Jakarta, FORTUNE - Setelah gebrakan DeepSeek yang berhasil melampaui ChatGPT di awal 2025, Cina kembali menarik perhatian dunia teknologi dengan Manus AI, agen kecerdasan buatan dari startup Cina, Butterfly Effect. Sejak video demonya dirilis, produk ini viral dan dianggap sebagai inovasi yang mendorong "momen DeepSeek" lebih jauh bukan karena terobosan riset, melainkan kemampuannya menciptakan produk AI yang kompetitif bagi konsumen.
Antusiasme terhadap Manus AI begitu besar hingga mendapatkan akses eksklusif ke versi beta-nya terasa seperti memenangkan tiket konser Beyoncé di barisan depan.

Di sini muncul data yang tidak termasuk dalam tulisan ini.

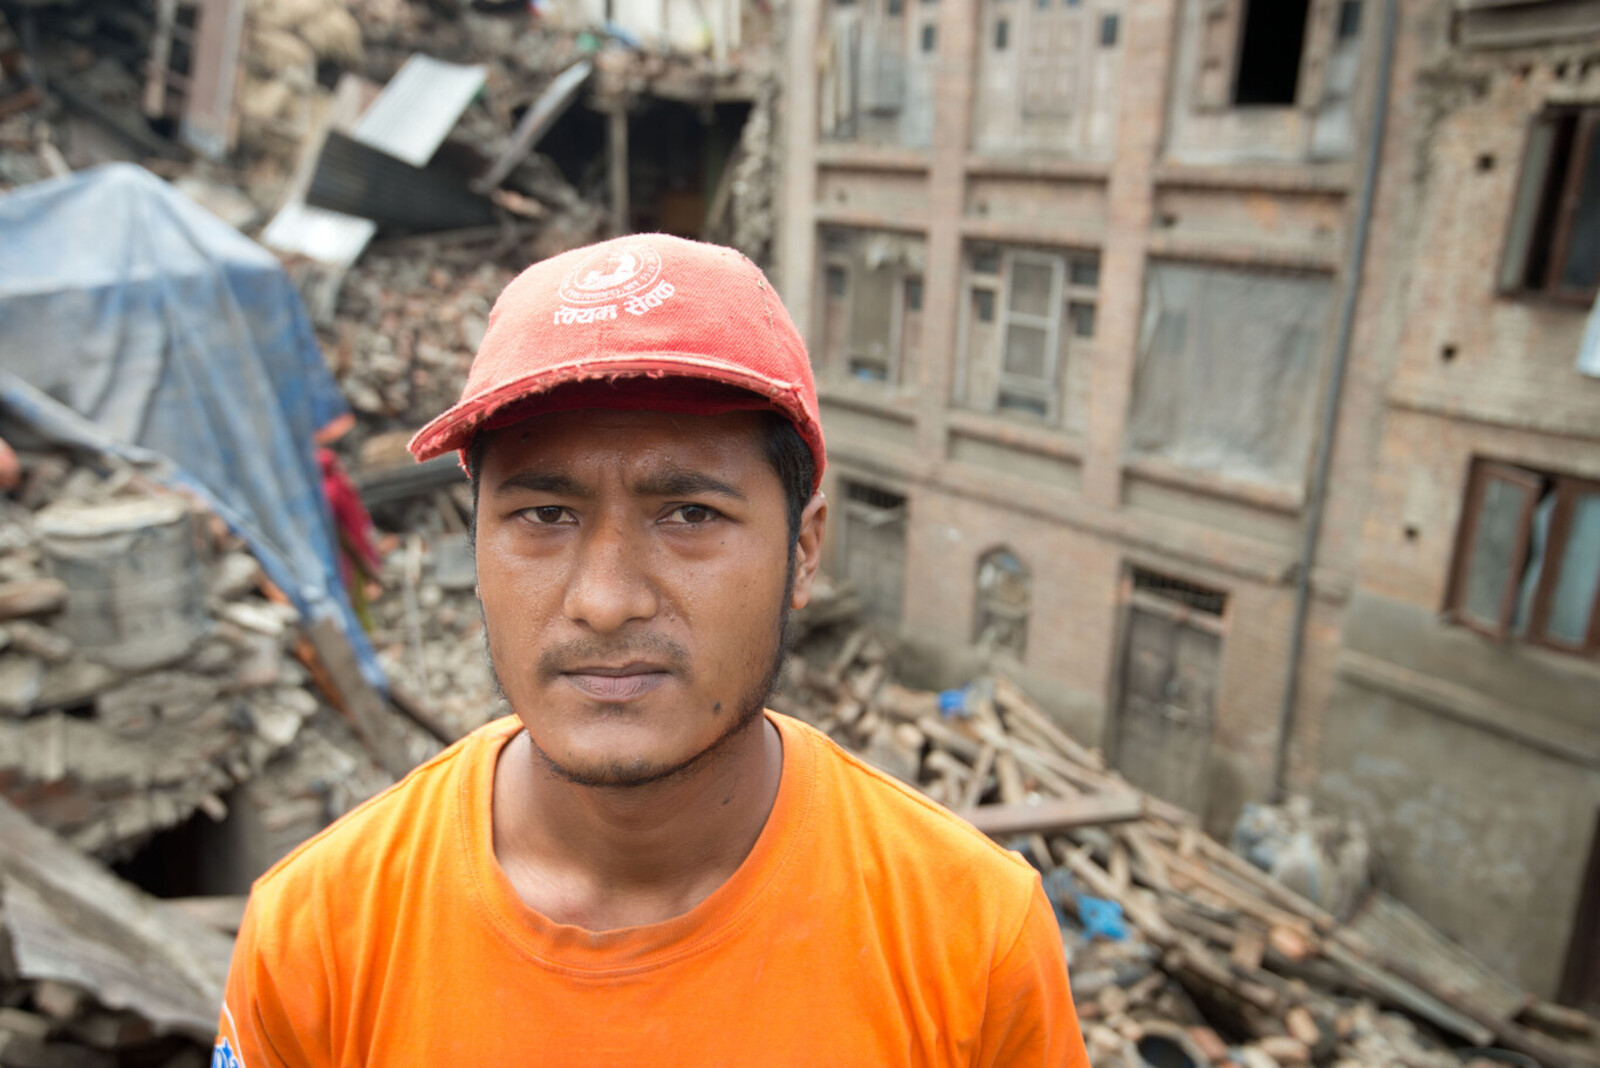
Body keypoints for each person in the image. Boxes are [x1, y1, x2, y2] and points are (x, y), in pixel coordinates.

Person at [215, 234, 1091, 1067]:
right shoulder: (316, 936)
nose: (605, 601)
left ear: (806, 551)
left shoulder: (972, 937)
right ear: (473, 542)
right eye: (545, 516)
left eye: (691, 515)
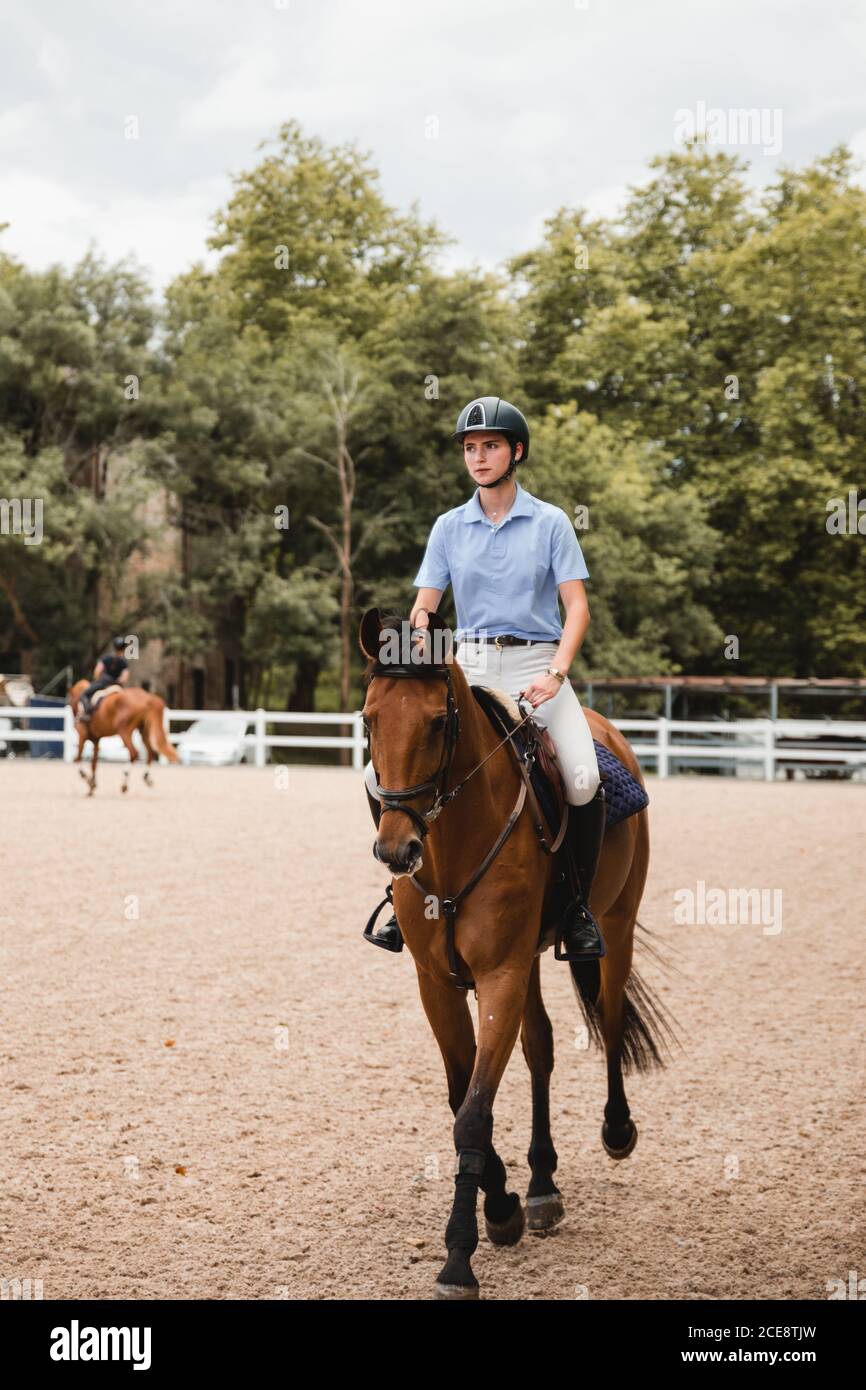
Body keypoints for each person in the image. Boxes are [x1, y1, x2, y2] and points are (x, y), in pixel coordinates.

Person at [363, 395, 605, 961]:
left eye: (490, 446)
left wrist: (556, 672)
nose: (479, 457)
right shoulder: (449, 527)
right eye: (471, 448)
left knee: (583, 777)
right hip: (465, 664)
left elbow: (578, 609)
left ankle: (575, 909)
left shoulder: (550, 522)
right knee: (382, 778)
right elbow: (424, 608)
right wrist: (416, 645)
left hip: (535, 663)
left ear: (515, 451)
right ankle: (403, 896)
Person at [77, 637, 131, 720]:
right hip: (116, 684)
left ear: (114, 647)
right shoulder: (124, 662)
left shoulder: (105, 658)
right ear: (123, 649)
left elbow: (97, 672)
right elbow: (124, 678)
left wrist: (97, 679)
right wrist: (117, 682)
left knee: (84, 695)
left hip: (103, 683)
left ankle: (87, 712)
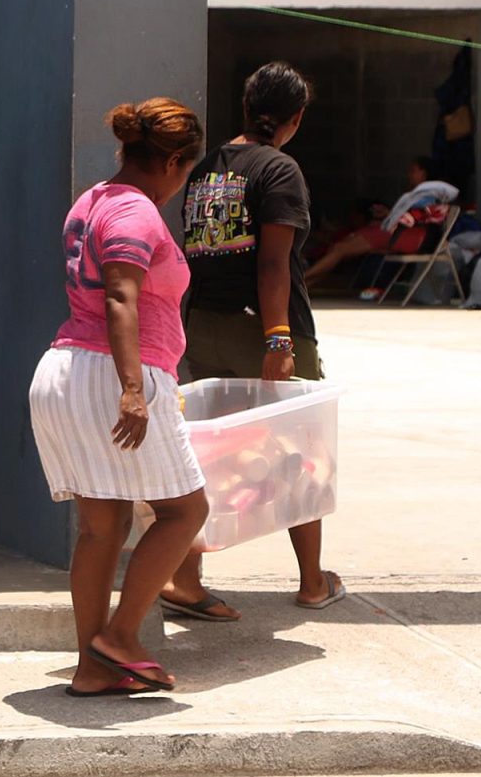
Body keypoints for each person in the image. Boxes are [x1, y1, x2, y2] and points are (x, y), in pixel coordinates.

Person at [28, 97, 209, 697]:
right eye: (185, 172)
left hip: (66, 370)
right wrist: (133, 389)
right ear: (174, 160)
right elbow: (120, 299)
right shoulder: (135, 212)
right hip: (114, 375)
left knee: (101, 528)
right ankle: (123, 636)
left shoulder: (93, 201)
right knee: (185, 510)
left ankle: (92, 667)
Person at [169, 62, 345, 617]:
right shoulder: (280, 169)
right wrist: (278, 339)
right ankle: (313, 582)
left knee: (201, 454)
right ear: (294, 119)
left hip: (203, 328)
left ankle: (186, 579)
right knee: (302, 448)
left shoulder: (205, 172)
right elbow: (272, 265)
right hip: (260, 328)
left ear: (247, 109)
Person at [303, 156, 459, 284]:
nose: (409, 175)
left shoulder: (429, 194)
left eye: (413, 171)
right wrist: (389, 215)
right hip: (406, 234)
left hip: (410, 237)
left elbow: (414, 218)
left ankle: (303, 282)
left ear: (424, 174)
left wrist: (390, 216)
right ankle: (307, 282)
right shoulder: (424, 193)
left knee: (340, 249)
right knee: (340, 246)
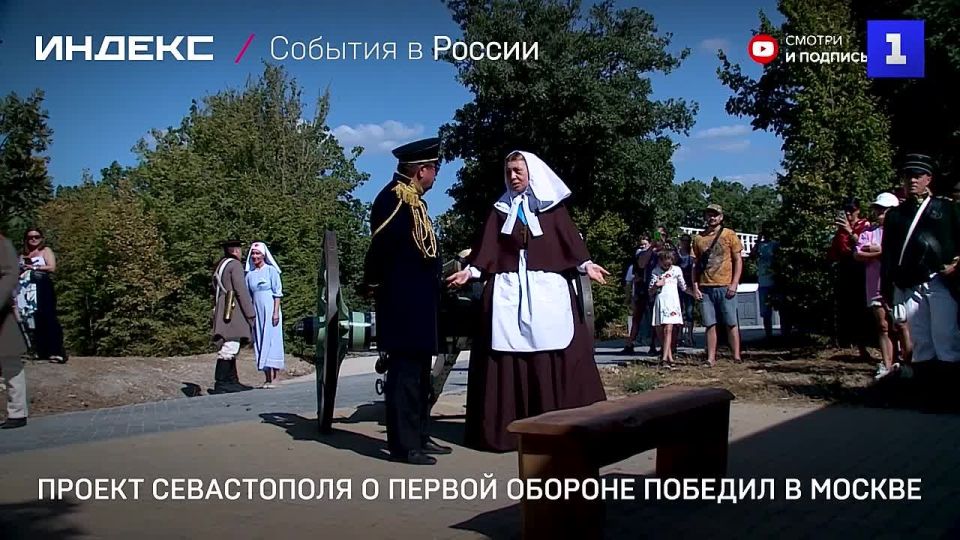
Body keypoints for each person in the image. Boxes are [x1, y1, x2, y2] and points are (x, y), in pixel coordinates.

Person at [447, 150, 609, 452]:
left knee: (559, 346)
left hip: (547, 289)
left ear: (532, 172)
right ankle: (508, 428)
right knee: (504, 348)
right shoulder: (500, 209)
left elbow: (570, 243)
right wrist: (470, 272)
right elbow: (486, 250)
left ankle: (563, 423)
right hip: (508, 289)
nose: (512, 176)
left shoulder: (553, 208)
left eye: (518, 171)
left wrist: (586, 265)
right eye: (508, 171)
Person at [363, 136, 449, 465]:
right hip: (401, 302)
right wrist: (373, 285)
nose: (435, 176)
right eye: (434, 169)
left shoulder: (414, 201)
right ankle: (404, 445)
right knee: (404, 377)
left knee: (421, 375)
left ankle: (421, 435)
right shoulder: (393, 199)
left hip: (420, 302)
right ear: (421, 170)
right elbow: (379, 249)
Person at [882, 154, 960, 369]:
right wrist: (887, 287)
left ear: (928, 179)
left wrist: (956, 266)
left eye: (917, 176)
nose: (912, 180)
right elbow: (889, 254)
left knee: (946, 337)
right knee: (920, 341)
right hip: (910, 283)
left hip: (940, 282)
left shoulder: (947, 209)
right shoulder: (895, 215)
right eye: (908, 176)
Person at [856, 192, 910, 380]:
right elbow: (858, 254)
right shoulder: (869, 232)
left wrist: (877, 251)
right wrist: (880, 252)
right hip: (875, 285)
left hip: (897, 284)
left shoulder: (902, 232)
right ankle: (887, 364)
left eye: (884, 210)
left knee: (901, 324)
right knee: (883, 325)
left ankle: (907, 362)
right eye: (878, 209)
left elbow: (899, 253)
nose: (880, 213)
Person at [691, 204, 743, 366]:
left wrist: (734, 283)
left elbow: (738, 260)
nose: (712, 217)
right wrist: (695, 286)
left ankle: (736, 356)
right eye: (709, 214)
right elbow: (695, 264)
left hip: (725, 284)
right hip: (706, 286)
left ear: (721, 217)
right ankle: (711, 358)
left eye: (715, 215)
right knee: (709, 323)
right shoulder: (698, 238)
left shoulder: (729, 234)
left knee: (731, 322)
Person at [827, 198, 872, 359]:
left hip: (861, 267)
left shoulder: (865, 225)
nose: (848, 214)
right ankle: (857, 345)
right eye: (846, 210)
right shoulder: (840, 229)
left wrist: (849, 231)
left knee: (864, 308)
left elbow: (863, 245)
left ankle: (871, 344)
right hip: (845, 267)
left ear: (858, 210)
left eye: (851, 210)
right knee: (850, 309)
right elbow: (835, 250)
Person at [211, 239, 256, 393]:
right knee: (230, 344)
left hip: (222, 305)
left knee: (230, 344)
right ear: (236, 250)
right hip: (232, 308)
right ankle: (222, 382)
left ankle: (232, 380)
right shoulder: (235, 265)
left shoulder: (221, 265)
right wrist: (250, 314)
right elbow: (241, 291)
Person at [20, 228, 66, 362]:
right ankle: (40, 350)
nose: (33, 239)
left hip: (42, 285)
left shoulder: (45, 251)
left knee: (49, 316)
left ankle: (56, 351)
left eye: (37, 236)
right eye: (30, 237)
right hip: (27, 288)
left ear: (41, 238)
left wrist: (34, 267)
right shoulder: (23, 254)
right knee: (32, 318)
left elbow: (52, 267)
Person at [246, 241, 284, 388]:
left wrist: (275, 312)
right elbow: (248, 295)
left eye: (258, 254)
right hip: (257, 311)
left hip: (270, 309)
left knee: (273, 339)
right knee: (261, 340)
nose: (255, 256)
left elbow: (277, 292)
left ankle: (276, 377)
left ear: (263, 255)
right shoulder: (250, 275)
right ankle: (267, 377)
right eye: (253, 254)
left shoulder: (271, 271)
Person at [1, 231, 29, 428]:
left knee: (10, 361)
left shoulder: (1, 243)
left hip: (2, 316)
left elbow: (10, 274)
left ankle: (17, 412)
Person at [648, 249, 689, 367]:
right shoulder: (656, 271)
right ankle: (669, 357)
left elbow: (683, 287)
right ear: (660, 261)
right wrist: (657, 285)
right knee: (661, 331)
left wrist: (694, 293)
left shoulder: (677, 270)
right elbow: (650, 292)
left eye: (669, 261)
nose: (667, 264)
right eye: (664, 262)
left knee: (668, 329)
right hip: (661, 302)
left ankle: (664, 358)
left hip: (672, 302)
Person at [754, 223, 779, 341]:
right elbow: (752, 255)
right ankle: (768, 335)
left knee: (781, 309)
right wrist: (758, 240)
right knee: (765, 312)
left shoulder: (775, 244)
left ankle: (785, 333)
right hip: (763, 282)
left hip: (775, 282)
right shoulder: (760, 245)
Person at [677, 234, 695, 346]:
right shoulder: (677, 254)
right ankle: (679, 336)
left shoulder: (691, 255)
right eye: (683, 240)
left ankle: (689, 336)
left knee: (689, 311)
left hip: (689, 285)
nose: (685, 243)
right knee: (679, 311)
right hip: (678, 286)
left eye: (687, 241)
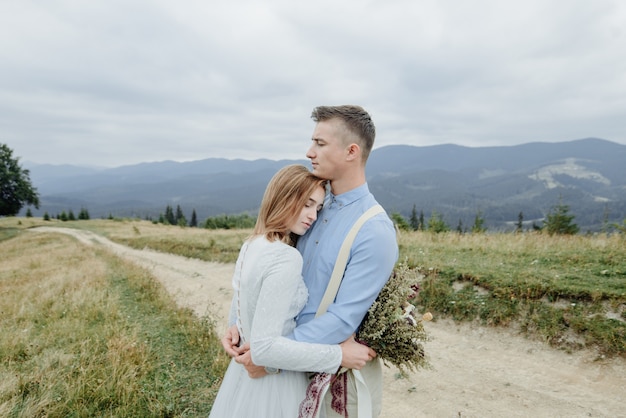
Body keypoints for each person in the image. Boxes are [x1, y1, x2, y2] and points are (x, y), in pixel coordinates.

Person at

"Luar biasa," kata Co-founder Twitter, Jack Dorsey, mengomentari kehebatan AI ini, melansir Bloomberg, Senin (17/3).
Sementara itu, kepala produk dari startup AI terkemuka Hugging Face menyatakan, "Ini adalah alat AI paling mengesankan yang pernah saya coba."
Perusahaan rintisan Butterfly Effect, yang berbasis di Beijing dan Wuhan, resmi memperkenalkan Manus AI pada 5 Maret 2025. Berbeda dari chatbot konvensional, Manus merupakan agen kecerdasan buatan (AI) yang dapat bekerja secara mandiri layaknya asisten virtual. Nama "Manus" sendiri berasal dari bahasa Latin yang berarti "tangan", mencerminkan kemampuannya dalam membantu pengguna menyelesaikan beragam tugas secara otomatis.
Tim Butterfly Effect yang dipimpin oleh Xiao Hong merancang sistem AI ini agar dapat menganalisis, merencanakan, dan mengeksekusi tugas kompleks dengan sedikit masukan dari pengguna. Antusiasme terhadap Manus begitu tinggi, bahkan kode undangan untuk mencoba versi beta dijual dengan harga lebih dari US$1.000 AS di Cina. Beberapa orang bahkan menyebut kehadiran Manus AI sebagai "momen DeepSeek kedua" dan meyakini Manus AI lebih dari sekadar chatbot biasa.
Dengan ekspektasi yang tinggi dan akses yang terbatas, banyak yang bertanya-tanya apakah Manus AI benar-benar revolusioner atau hanya sekadar tren sesaat di dunia teknologi?